Can you talk about the UAE’s ambitious target to generate 25% of Abu Dhabi’s power through nuclear energy?

Today, Abu Dhabi is the largest national generator of electricity, supplying the Federal Electricity & Water Authority (FEWA). It also partially meets Sharjah’s electricity demand. We anticipate a nuclear capacity of 5,600 MW by 2020, with each reactor providing 1.4 GW in capacity starting from 2017. However, even an initial ratio of 18% to 20% of national supply is a very ambitious plan. Russia, for example, targets 20%-25% of its total generating capacity to come from nuclear power, but it has been investing in and developing this technology for years. This crucial nuclear project has bought us some valuable breathing space for future planning. We selected the location very carefully to minimize any seismic risk.

How do you see the western region transforming as a result of these energy projects over the next decade?

Historically, the majority of people in Abu Dhabi come from the Western Region. Even though it has very limited water resources, the Liwa Oasis sustained our Bedouin ancestors in the past. The oil industry also started there, and the bulk of the country lies in that region. Even our agriculture sector started there. Visiting tourists are surprised to see the farms and the 120-kilometer green belt that lies beyond the desert. The government of Abu Dhabi is working to create jobs. There are many more jobs nowadays, and the oil sector, the main employer, is well developed. The new rail link, intended for industrial purposes, will make the region more accessible to the whole country. Today, it is attracting more people to live there, as new infrastructure, public services, and educational opportunities, among other things, make it much easier than before. The government has invested heavily in infrastructure to make the Western Region a major energy hub—and not just nuclear power. Indeed, the region is an example of diversification, where three forms of energy are in use: nuclear, oil and gas, and solar.

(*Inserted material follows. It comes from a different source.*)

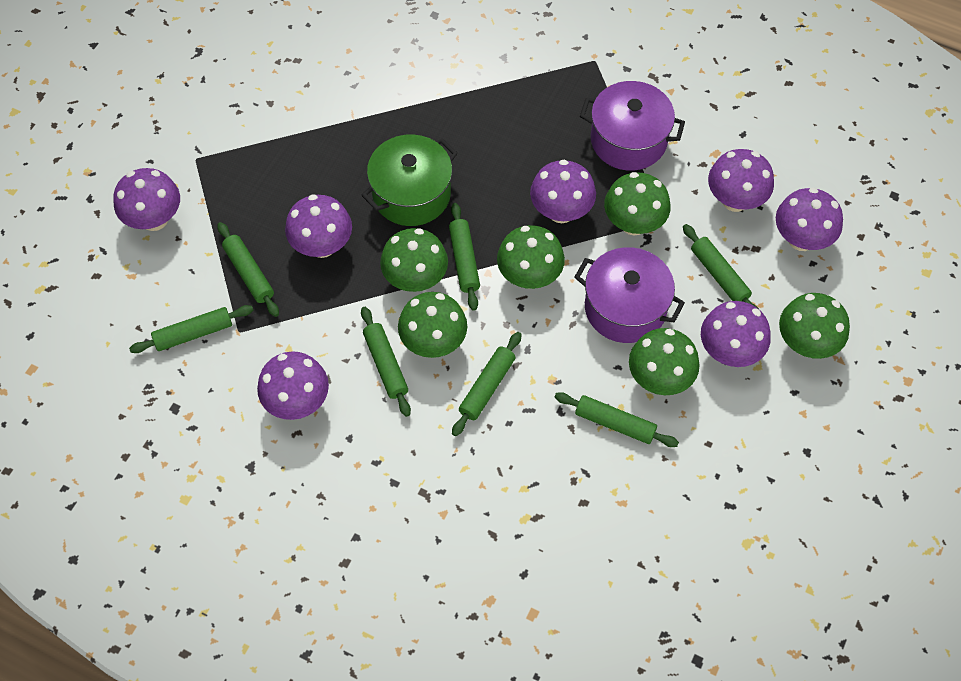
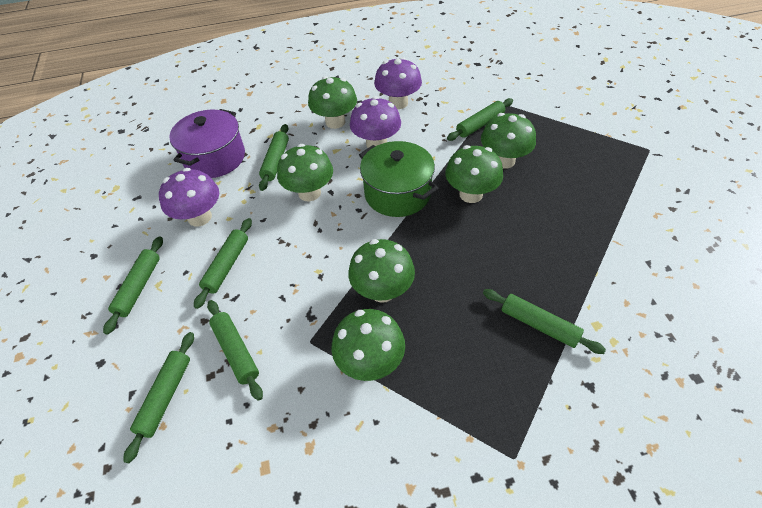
purple mushroom: [113,168,180,231] [257,351,329,420] [285,194,352,258] [530,160,596,223] [701,301,771,367] [708,149,774,212] [776,187,843,251] = 7 -> [159,168,219,227] [350,96,401,148] [374,57,422,109] = 3
purple pot: [575,247,685,343] [580,81,685,171] = 2 -> [169,109,245,178] = 1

How is the Ministry of Energy looking to develop the UAE’s human resources in the energy sector?

Human resources have been the country’s major historic concern. Even though we always had capital, we lacked a qualified workforce. And while we have a small population, we prefer not to solely rely on expatriates. Accordingly, we commenced a system of scholarships enabling our youth to attend some of the best universities worldwide. I, and many others, have been a beneficiary of these scholarships. Today, the challenge is still to develop the young people that will join our ministries and assume the responsibility to deliver results. We need to compete on both a regional and global scale. We are building a specific industry, and do not seek to compete in every field, which is unwise. One of our selective areas, energy, requires the formulation of a reliable, long-term strategy for diversification. You will find that very few countries have diversified efficiently.